For sentiment phrases, they use a syntactic parser to identify subject, object, adjective, and prepositional phrases of a sentence. From those elements, they identify all sentiment adjectives as sentiments. If the feature terms identified before have sentiment words, they become sentiments.
For the feature / target and sentiment association, they use a sentiment pattern database to determine a sentiment phrase’s target and polarity, if the target exists in the sentence. For sentences that do not match the sentiment pattern database, they assign the association based on a group of B-expressions (for incomplete fragments containing sentiment) if possible.
This is a typical early work that researchers identify sentiments and targets/topics separately, and then bridge them together.
Because Yi et al.’s datasets are selected with a subject term in each sentence, and they are datasets from 15 years ago, their reported performance can not act as baselines to compare with the evaluation datasets used for the prototype in this thesis. In the evaluation of this thesis, the reviews are randomly sampled without any restriction or selection process.

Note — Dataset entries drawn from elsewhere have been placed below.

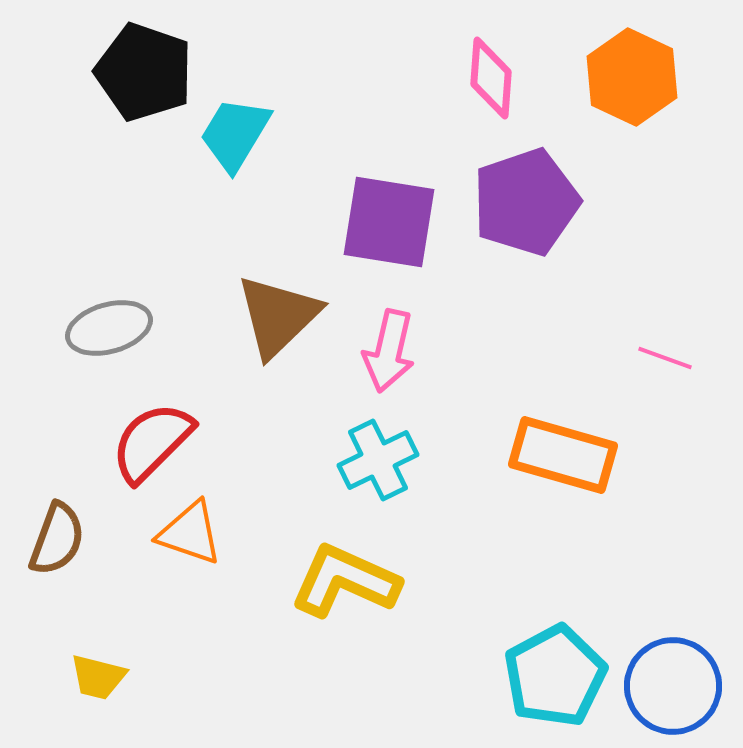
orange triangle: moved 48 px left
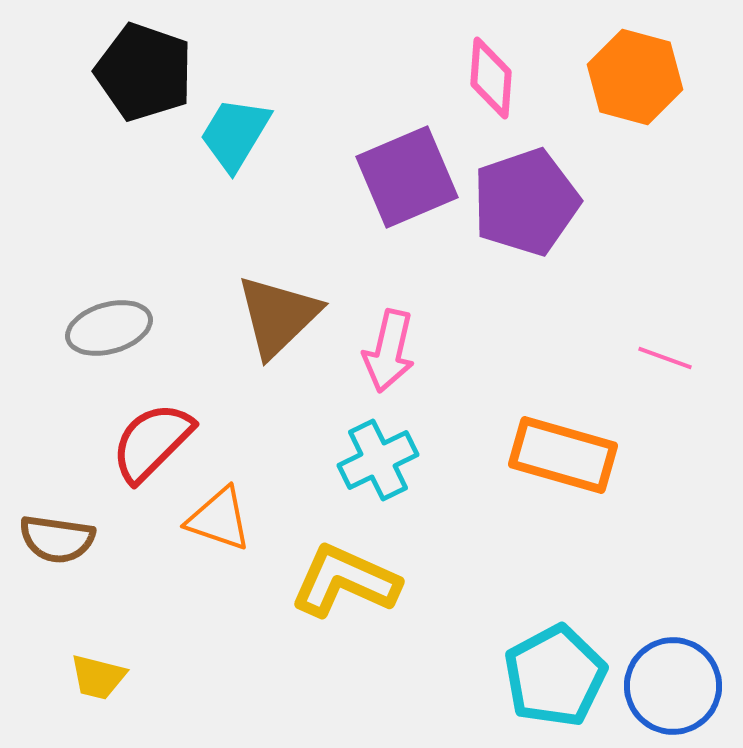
orange hexagon: moved 3 px right; rotated 10 degrees counterclockwise
purple square: moved 18 px right, 45 px up; rotated 32 degrees counterclockwise
orange triangle: moved 29 px right, 14 px up
brown semicircle: rotated 78 degrees clockwise
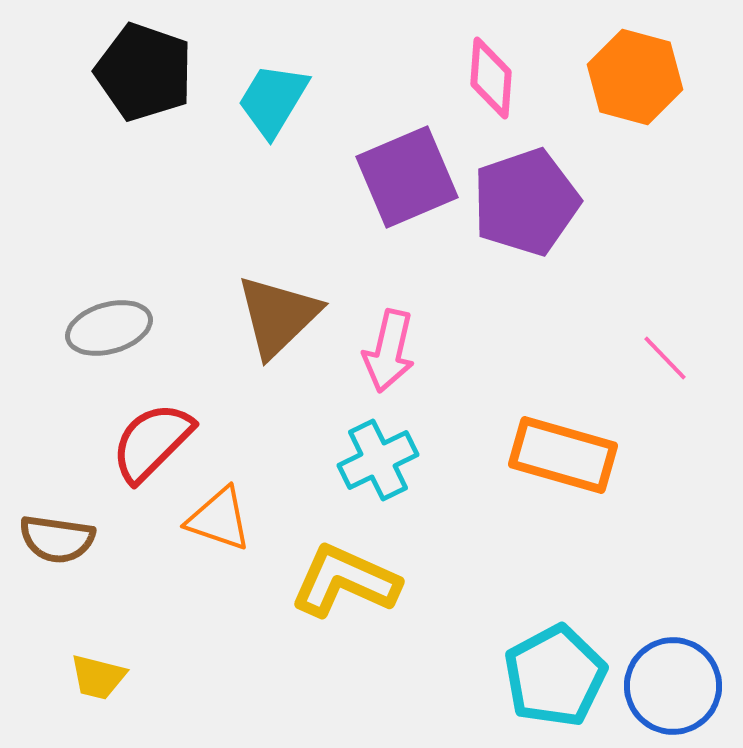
cyan trapezoid: moved 38 px right, 34 px up
pink line: rotated 26 degrees clockwise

Extracting appraisal expressions [46]:
Bloom, Garg and Argamon constructed an attitude type taxonomy and two domain-dependent target type taxonomies. Both are in tree structures and have vocabularies as leaves under each category.
They then use Stanford Dependency Parser for dependency representation. They hand-constructed a ranked list of linkage specifications of the paths in the dependency trees that connect attitudes and targets. Priorities are manually assigned for the paths so only the highest priority specification can be used when more than one paths are found. After attitudes and target candidates are found, in order to link each attitude to a target, the links between them are compared with the ranked list and prioritized.
24
Worth noting, if no linkage is found at all, they assign the default category of targets to the attitudes. This situation frequently happens in user reviews data used in this thesis. This thesis adopts a similar method to their approach: assigning the opinions to the current mobile app.
Bloom, Garg and Argamon used Stanford Dependency Parser in their work. Although they adopted the similar approach as other researchers at that time, and used Stanford dependency trees as mainly the linking methods to bridge the previously resulting attitudes and targets, it was a significant sign that Stanford dependency parser began to contribute to research considerably.
It could be arguable whether these jobs could be easier if with more help of the Stanford Dependency Parser [47]. However, the Stanford Parser might not have reached sound robustness and gained enough popularity at the time of this paper was written, despite that its first release was in 2002 [48].